Heads roll as Dawson sheds 500
Wednesday 29 March 1995
Deputy City Editor
A boardroom coup at Dawson International, the Pringle sweaters business, has led to the resignations of its chairman and managing director. They are carrying the can for a string of bad news, culminating yesterday in the announcement of 500 job losses in Scotland and the closure of two factories.
The market, which has been looking for scapegoats for Dawson's poor performance, pushed the shares 4.5p higher to 104p. Over the past three years they have underperformed the market by almost two-thirds.
In a move thought to have been precipitated by disgruntled institutional investors, including PDFM, Royal Insurance, M&G and Schroders, Sir Ronald Miller, chairman, has been replaced by non-executive Derek Finlay, and Nick Kuenssberg, managing director for less than a year, is succeeded by Peter Forrest, a divisional head.
Investors are annoyed that they stumped up £45m in a one-for-four rights issue last May to restore Dawson's badly mauled balance sheet. The shares are currently well below the 120p issue price.
At the time, Sir Ronald told investors that having taken the decision to implement essential rationalisation in the US, the group was in a strong position to achieve growth again.
Mr Kuenssberg also said last year that the clear-up of the US damage was complete.

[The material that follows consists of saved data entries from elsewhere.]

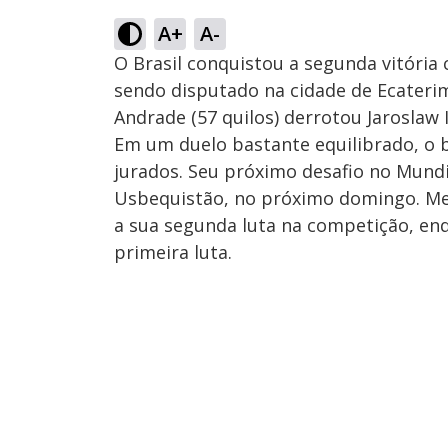
A+
A-
O Brasil conquistou a segunda vitória
sendo disputado na cidade de Ecaterim
Andrade (57 quilos) derrotou Jaroslaw
Em um duelo bastante equilibrado, o b
jurados. Seu próximo desafio no Mundi
Usbequistão, no próximo domingo. Me
a sua segunda luta na competição, enq
primeira luta.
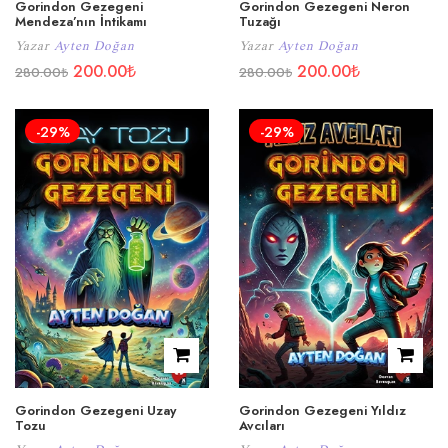
Gorindon Gezegeni
Gorindon Gezegeni Neron
Mendeza’nın İntikamı
Tuzağı
Yazar
Ayten Doğan
Yazar
Ayten Doğan
200.00
₺
200.00
₺
280.00
₺
280.00
₺
-29%
-29%
Gorindon Gezegeni Uzay
Gorindon Gezegeni Yıldız
Tozu
Avcıları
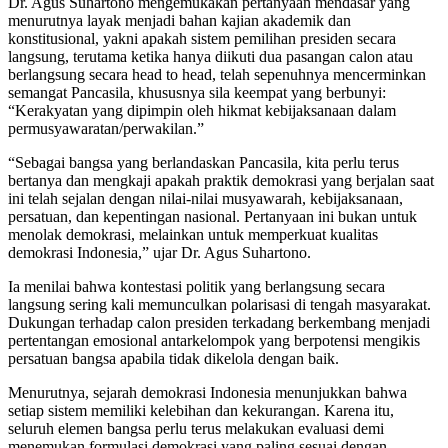
Dr. Agus Suhartono mengemukakan pertanyaan mendasar yang
menurutnya layak menjadi bahan kajian akademik dan
konstitusional, yakni apakah sistem pemilihan presiden secara
langsung, terutama ketika hanya diikuti dua pasangan calon atau
berlangsung secara head to head, telah sepenuhnya mencerminkan
semangat Pancasila, khususnya sila keempat yang berbunyi:
“Kerakyatan yang dipimpin oleh hikmat kebijaksanaan dalam
permusyawaratan/perwakilan.”
“Sebagai bangsa yang berlandaskan Pancasila, kita perlu terus
bertanya dan mengkaji apakah praktik demokrasi yang berjalan saat
ini telah sejalan dengan nilai-nilai musyawarah, kebijaksanaan,
persatuan, dan kepentingan nasional. Pertanyaan ini bukan untuk
menolak demokrasi, melainkan untuk memperkuat kualitas
demokrasi Indonesia,” ujar Dr. Agus Suhartono.
Ia menilai bahwa kontestasi politik yang berlangsung secara
langsung sering kali memunculkan polarisasi di tengah masyarakat.
Dukungan terhadap calon presiden terkadang berkembang menjadi
pertentangan emosional antarkelompok yang berpotensi mengikis
persatuan bangsa apabila tidak dikelola dengan baik.
Menurutnya, sejarah demokrasi Indonesia menunjukkan bahwa
setiap sistem memiliki kelebihan dan kekurangan. Karena itu,
seluruh elemen bangsa perlu terus melakukan evaluasi demi
menemukan formulasi demokrasi yang paling sesuai dengan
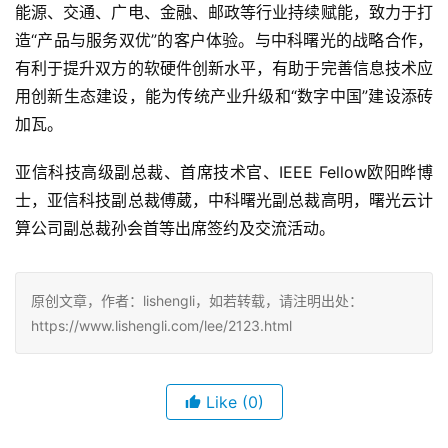
能源、交通、广电、金融、邮政等行业持续赋能，致力于打
造“产品与服务双优”的客户体验。与中科曙光的战略合作，
有利于提升双方的软硬件创新水平，有助于完善信息技术应
用创新生态建设，能为传统产业升级和“数字中国”建设添砖
加瓦。
亚信科技高级副总裁、首席技术官、IEEE Fellow欧阳晔博
士，亚信科技副总裁傅葳，中科曙光副总裁高明，曙光云计
算公司副总裁孙会首等出席签约及交流活动。
原创文章，作者：lishengli，如若转载，请注明出处：
https://www.lishengli.com/lee/2123.html
Like
(0)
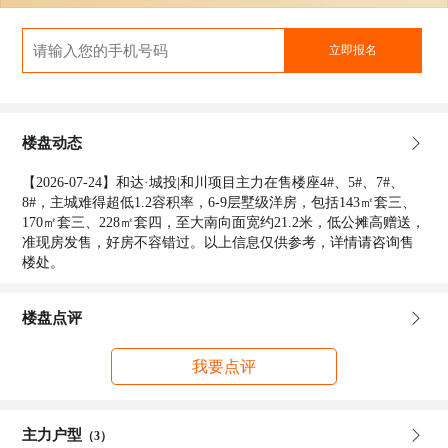
立即报名
楼盘动态
【2026-07-24】和达·城投|和川项目主力在售楼座4#、5#、7#、
8#，主城难得超低1.2容积率，6-9层墅级洋房，包括143㎡套三、
170㎡套三、228㎡套四，至大南向面宽约21.2米，低公摊高赠送，
准现房发售，好房不容错过。以上信息仅供参考，详情请咨询售
楼处。
楼盘点评
我要点评
主力户型
（3）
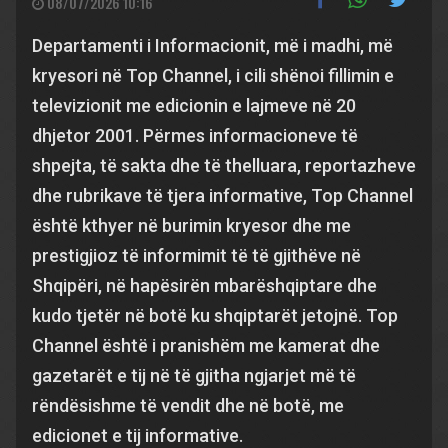
08/07/2026 10:16
Departamenti i Informacionit, më i madhi, më
kryesori në Top Channel, i cili shënoi fillimin e
televizionit me edicionin e lajmeve në 20
dhjetor 2001. Përmes informacioneve të
shpejta, të sakta dhe të thelluara, reportazheve
dhe rubrikave të tjera informative, Top Channel
është kthyer në burimin kryesor dhe me
prestigjioz të informimit të të gjithëve në
Shqipëri, në hapësirën mbarëshqiptare dhe
kudo tjetër në botë ku shqiptarët jetojnë. Top
Channel është i pranishëm me kamerat dhe
gazetarët e tij në të gjitha ngjarjet më të
rëndësishme të vendit dhe në botë, me
edicionet e tij informative.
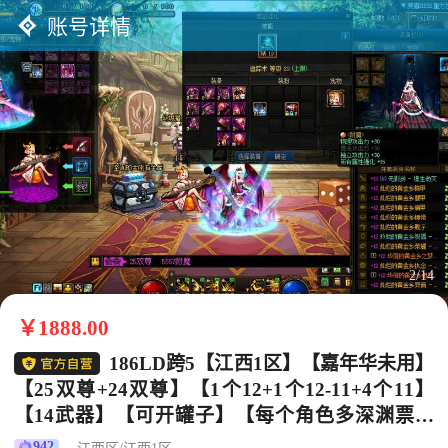
账号详情
2/14
￥1888.00
186LD跨5【江西1区】【嘉年华未用】
【25双尊+24双尊】【1个12+1个12-11+4个11】
【14武器】【可开罐子】【每个角色多深渊票】
【契约3年多】【刃影25双尊+红13-12】【剑魂24
942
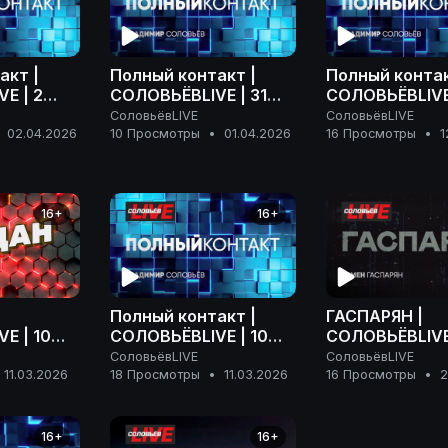
акт |
Полный контакт |
Полный контак
E | 2
СОЛОВЬЁВLIVE | 31
СОЛОВЬЁВLIVE 
 года
марта 2026 года
марта 2026 г
СоловьёвLIVE
СоловьёвLIVE
02.04.2026
10 Просмотры
•
01.04.2026
16 Просмотры
•
1
16+
16+
Полный контакт |
ГАСПАРЯН |
E | 10
СОЛОВЬЁВLIVE | 10
СОЛОВЬЁВLIVE
года
марта 2026 года
февраля 2026
СоловьёвLIVE
СоловьёвLIVE
11.03.2026
18 Просмотры
•
11.03.2026
16 Просмотры
•
2
16+
16+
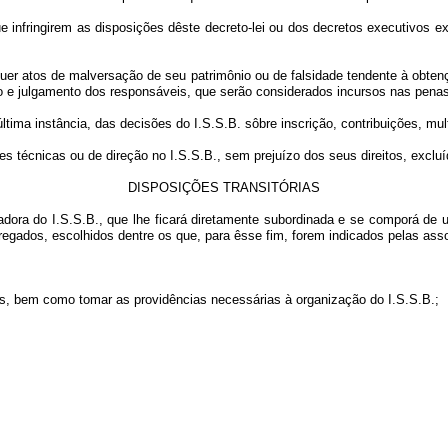
ue infringirem as disposições dêste decreto-lei ou dos decretos executivos
isquer atos de malversação de seu patrimônio ou de falsidade tendente à ob
o e julgamento dos responsáveis, que serão considerados incursos nas pena
tima instância, das decisões do I.S.S.B. sôbre inscrição, contribuições, mul
ões técnicas ou de direção no I.S.S.B., sem prejuízo dos seus direitos, excl
DISPOSIÇÕES TRANSITÓRIAS
ora do I.S.S.B., que lhe ficará diretamente subordinada e se comporá de 
ados, escolhidos dentre os que, para êsse fim, forem indicados pelas associ
idos, bem como tomar as providências necessárias à organização do I.S.S.B.;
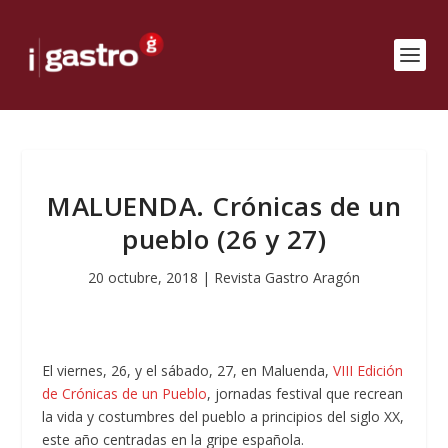
MALUENDA. Crónicas de un
pueblo (26 y 27)
20 octubre, 2018
|
Revista Gastro Aragón
El viernes, 26, y el sábado, 27, en Maluenda,
VIII Edición
de Crónicas de un Pueblo
, jornadas festival que recrean
la vida y costumbres del pueblo a principios del siglo XX,
este año centradas en la gripe española.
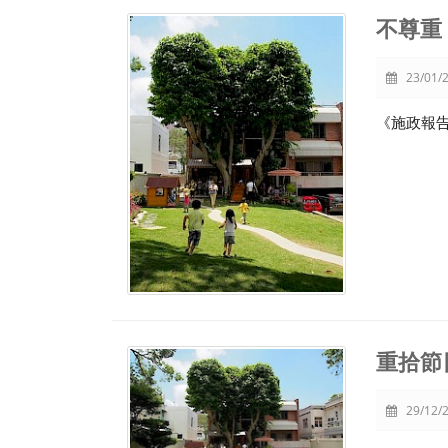
不尊重
23/01/2
《施政報
重拾節
29/12/2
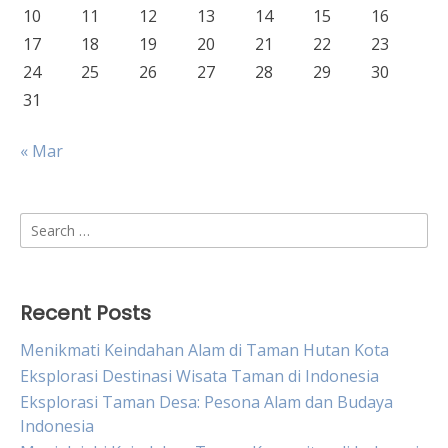
10
11
12
13
14
15
16
17
18
19
20
21
22
23
24
25
26
27
28
29
30
31
« Mar
Search
for:
Recent Posts
Menikmati Keindahan Alam di Taman Hutan Kota
Eksplorasi Destinasi Wisata Taman di Indonesia
Eksplorasi Taman Desa: Pesona Alam dan Budaya
Indonesia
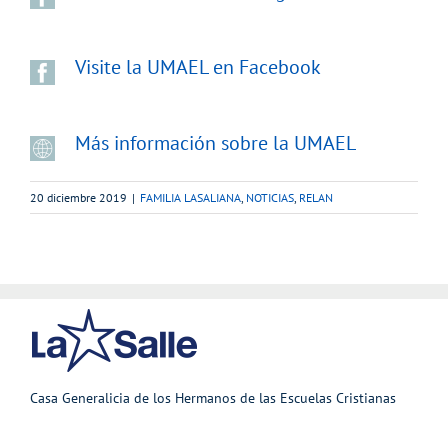
Visite la UMAEL en Facebook
Más información sobre la UMAEL
20 diciembre 2019
|
FAMILIA LASALIANA
,
NOTICIAS
,
RELAN
Casa Generalicia de los Hermanos de las Escuelas Cristianas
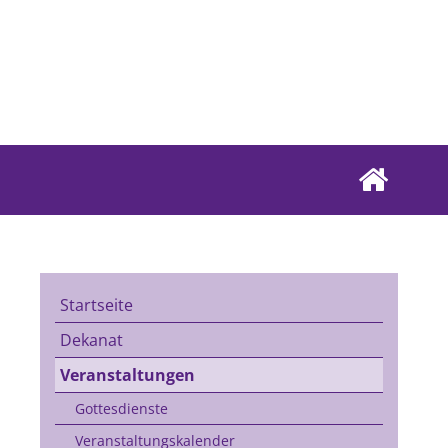
Startseite
Dekanat
Veranstaltungen
Gottesdienste
Veranstaltungskalender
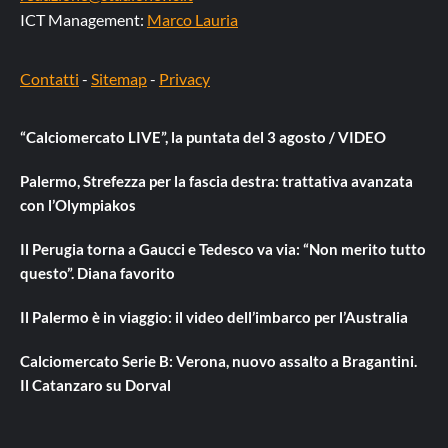
ICT Management:
Marco Lauria
Contatti
-
Sitemap
-
Privacy
“Calciomercato LIVE”, la puntata del 3 agosto / VIDEO
Palermo, Strefezza per la fascia destra: trattativa avanzata
con l’Olympiakos
Il Perugia torna a Gaucci e Tedesco va via: “Non merito tutto
questo”. Diana favorito
Il Palermo è in viaggio: il video dell’imbarco per l’Australia
Calciomercato Serie B: Verona, nuovo assalto a Bragantini.
Il Catanzaro su Dorval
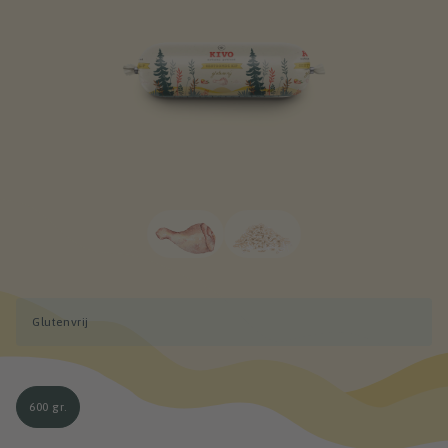
Glutenvrij
600 gr.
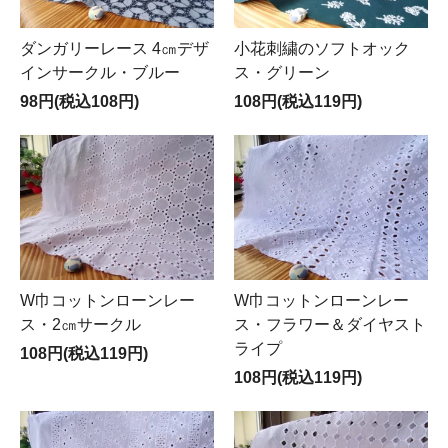
ダンガリーレース 4㎝デザ
小花刺繍のソフトオック
インサークル・ブルー
ス・グリーン
98円(税込108円)
108円(税込119円)
W巾コットンローンレー
W巾コットンローンレー
ス・2㎝サークル
ス・フラワー＆ダイヤスト
ライプ
108円(税込119円)
108円(税込119円)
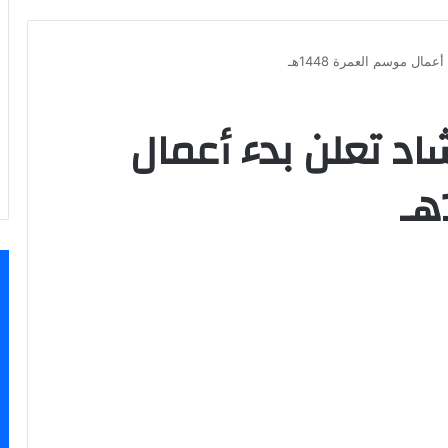
عمال موسم العمرة 1448هـ
شاد تعلن بدء أعمال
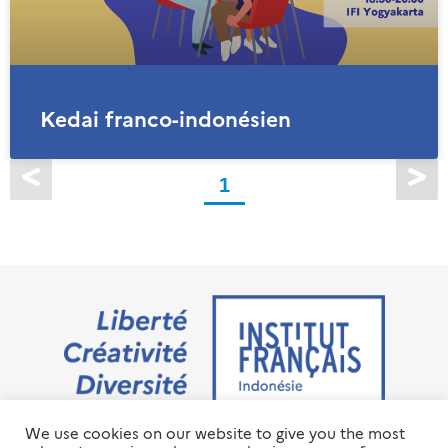
Kedai franco-indonésien
1
We use cookies on our website to give you the most
Jalan M.H. Thamrin No. 20 Jakarta Pusat 10350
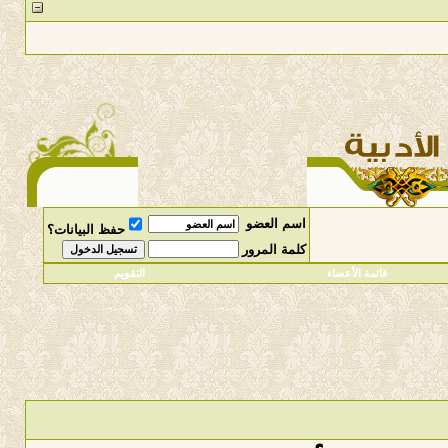
اسم العضو
حفظ البيانات؟
كلمة المرور
قائمة الأعضاء
التقويم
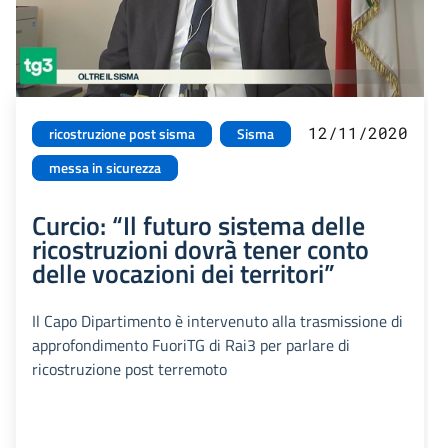
12/11/2020
ricostruzione post sisma
Sisma
messa in sicurezza
Curcio: “Il futuro sistema delle
ricostruzioni dovrà tener conto
delle vocazioni dei territori”
Il Capo Dipartimento è intervenuto alla trasmissione di
approfondimento FuoriTG di Rai3 per parlare di
ricostruzione post terremoto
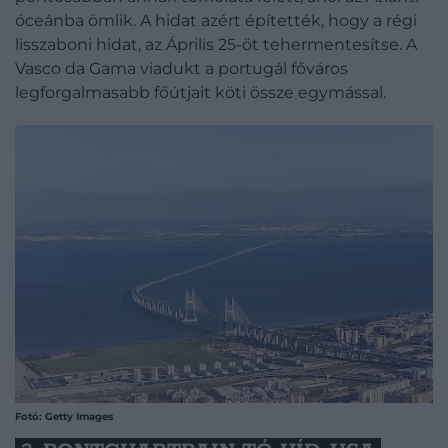
óceánba ömlik. A hidat azért építették, hogy a régi
lisszaboni hidat, az Április 25-öt tehermentesítse. A
Vasco da Gama viadukt a portugál főváros
legforgalmasabb főútjait köti össze egymással.
Fotó: Getty Images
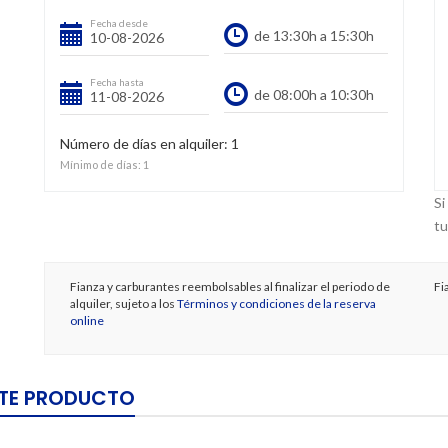
Fecha desde
Fecha hasta
Número de días en alquiler:
1
Mínimo de días:
1
Si
tu
Fianza y carburantes reembolsables al finalizar el periodo de
Fi
alquiler, sujeto a los
Términos y condiciones de la reserva
online
STE PRODUCTO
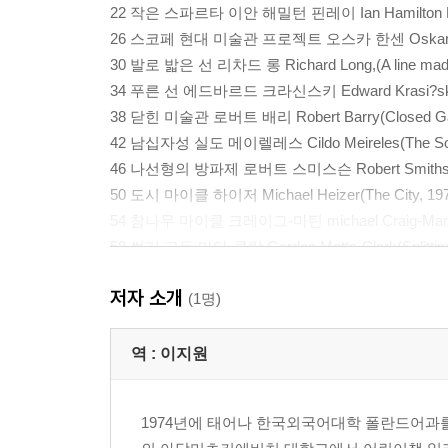
22 작은 스파르타 이안 해밀턴 핀레이 Ian Hamilton Finl
26 스코페 현대 미술관 프로젝트 오스카 한센 Oskar Ha
30 발로 밟은 선 리차드 롱 Richard Long,(A line made 
34 푸른 선 에드바르드 크라신스키 Edward Krasi?ski(ver
38 닫힌 미술관 로버트 배리 Robert Barry(Closed Gall
42 남십자성 실도 메이렐레스 Cildo Meireles(The South
46 나선형의 방파제 로버트 스미스슨 Robert Smithson(The
50 도시 마이클 하이저 Michael Heizer(The City, 
54 참나무 마이클 크레이그-마틴 michael Craig-Martin(
58 썰기 고든 마타-클락 Gordon Matta-Clark(Splitting
62 나는 미국을 사랑하고, 미국은 나를 사랑한다요 셉 보이스 Jos
저자 소개
66 기적적인 것을 찾아서 바스 얀 아더르 Bas Jan Ader(In 
(1명)
70 흐워피의 벽 안제이 세브칙 Andrzej Szewczyk,( 1
74 번개 치는 들판 월터 드 마리아 Walter de Maria(The L
역 :
이지원
78 온실 아비탈 게바 Avital Geva(The Green House,
82 둘러싸인 섬들 크리스토와 잔느-클로드 Christo. Jeanne-
1974년에 태어나 한국외국어대학 폴란드어과
86 일 년 퍼포먼스 테칭 시에 Tehching Hsieh(One yea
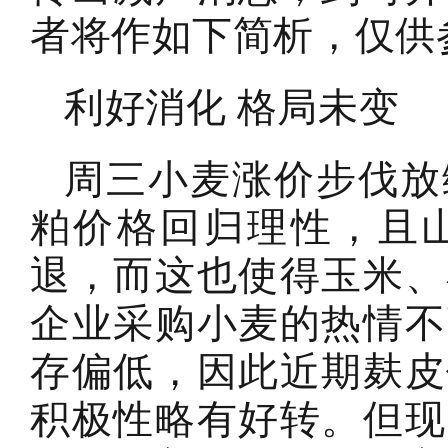
者将作如下简析，仅供
利好消化 格局未变
周三小麦涨价步伐放
粕价格回归理性，且
退，而这也使得玉米、
企业采购小麦的热情不
存偏低，因此近期麸皮
积极性略有好转。但现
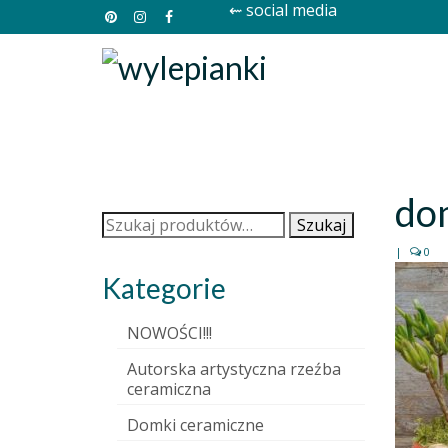
⇜ social media
do
Szukaj:
Szukaj
|
0
Kategorie
NOWOŚCI!!!
Autorska artystyczna rzeźba
ceramiczna
Domki ceramiczne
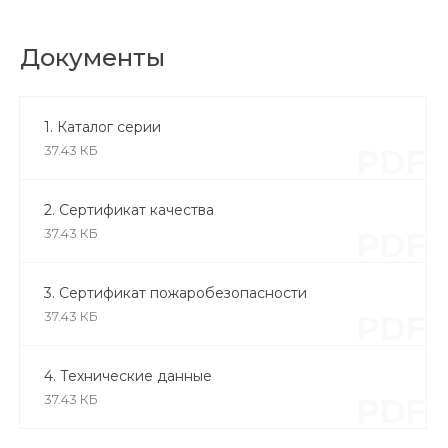
Документы
1. Каталог серии
37.43 КБ
PDF
2. Сертификат качества
37.43 КБ
PDF
3. Сертификат пожаробезопасности
37.43 КБ
PDF
4. Технические данные
37.43 КБ
PDF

Sir Ronald, who joined Dawson in 1968, had been chairman for the past 12 years. He and Mr Kuenssberg are expected to receive pay-offs relative to their respective £200,000 and £135,000 salaries. The company is looking for a new chief executive.
Dawson also announced the proposed sale of its US shower curtain business, Dawson Home Fashions, which it had unsuccessfully tried to dispose of a year ago. The company warned that its eventual sale will lead to a further write-down on its $50m net asset value.
The write-off will be in addition to a £10m charge to cover the closures and job losses announced yesterday. Those are divided between the Pringle operation, where a factory at Arbroath is to be closed, and at Blackwood Brothers, Dawson's yarn spinning company, which is suffering from reduced demand for high quality carpets.
Pringle is reeling under lower sales and higher raw material prices and will make a loss this year. Its retail operations are also to be run down.
Dawson said it would make profits of at least £23m in the year to March. That compares with a £94.5m loss announced a year ago after exceptional write-offs in the US. It is to pay a dividend of at least 1.5p, giving an unchanged full year total of 3p.